Catalytic information technology
- 03 March, 2010 22:00
Ultimately, you cannot secure what you don’t manage. However, organisations are facing enormous internal and external challenges. They are striving to reduce costs, minimise risks and achieve near-term ROI. Meanwhile externally, malicious activity is growing at a record pace and internal data breaches are becoming more prevalent and costly.
The amount of data organisations have to deal with is growing exponentially year on year.
- The average medium-to-large organisation experiences data growth at 50 percent a year, doubling the amount of information they need to secure and manage every two years.
- Energy costs in a typical datacentre doubles every five years.
- The average storage utilisation is currently about 35 percent.
As well, the technology trends of the evolving threat landscape, the consumerisation of IT and cloud computing will impact your business – if they have not already.
Threat landscape – risks to information
While many traditional security risks are still prevalent, attackers have shifted from mass distribution of a few threats to micro-distribution of millions of distinct threats. Today, servers auto-generate new malware – unleashing individualised attacks. Every month Symantec blocks an average of more than 250 million attempted malicious code attacks. Every 30 minutes, security software stop about 200,000 attacks.
Today, visitors to the same website can each get infected with new and different pieces of malware.
And now hackers are concentrating their efforts on financial gain.
- Last year more than 90 percent of all the threats detected attempted to steal confidential information.
- 78 percent of confidential information threats exported user data.
- 76 percent used keystroke-logging to steal information such as online bank account credentials.
Reputation-based security – shifting the strategy
It no longer makes sense to focus on malware, but to focus on analysing “goodware”. Today most malware is written by attackers who are professional cyber criminals involved in organised crime.
A new, hybrid approach to virus detection and protection is necessary. Best of breed reputation-based security technology will lead the way to a safer and more secure operating environment. This marks a significant shift in the way leaders in information security and IT infrastructure management will protect computer users from cyber crime.
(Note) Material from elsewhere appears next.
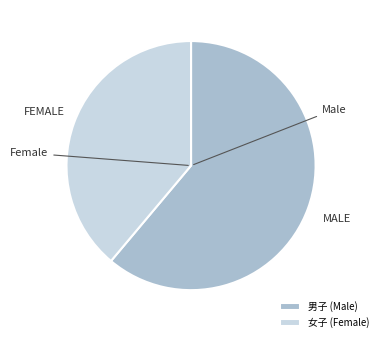

Is there any slice that represents more than half of the pie?

Yes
As reputation management software restricts the introduction of “bad” software, administrators can focus less on cleaning virus infections and more on supporting business-critical initiatives.
Data Loss Prevention (DLP)
We all know that cyber attacks result in lost productivity and lost revenue, but what about internal problems?
There are three primary sources of a data breach:
- Well funded and sophisticated criminals.
- Well meaning insiders who are either careless or simply following poorly designed business processes.
- Malicious insiders who steal information for personal gain.
Most organisations lose data through theft or loss of portable devices. Theft of laptops and storage devices accounted for 48 percent of the data breaches that could lead to identity theft and for 66 percent of possible identity exposure. Employees are a growing source of risk through lost USB drives or mis-sent emails. However, some breaches are committed deliberately – a recent US survey revealed that 59 percent of employees take company information when they leave an organisation.
Businesses worldwide are losing critical data and it is costing them money. According to the Ponemon Institute, the average cost per compromised record is just under US$200. Cost per breach averages US$6.3 million in legal and PR fees – and lost business. In the past organisations responded by building higher and stronger walls, but those won’t maintain a successful business ─ decision-making depends on access to information.
New developments in workflow capabilities help businesses integrate technologies and automate processes previously done manually. We need workflows that bring together policies and DLP. If the DLP system detects information being transferred against policy, a workflow alert can inform staff of the violation or lock down the system.
Consumerisation of IT
IT is becoming ‘consumerised’ by the ongoing growth of endpoint devices. The lines between private and professional have all but disappeared – co-mingling of information on personal and corporate devices is commonplace and employees are connecting their own personal devices to the network. Many companies now allow staff to choose hardware and software based on what they need to best perform their jobs, not what the IT department decides.
Employees want to access information they need to do their jobs anywhere, anytime and from any device. As well, social networking is being embraced by organisations ─ many employees access popular social networks throughout the day.
As computing models shift and virtualisation takes on an increasingly important role, communication methods, data archiving and usage become simpler. With the threats to data within organisations becoming more persistent and sophisticated, constant innovation is necessary to stay ahead of cybercrime.
Mark Bregman is executive vice president and chief technology officer at Symantec, and is responsible for the company’s development centres in India and China.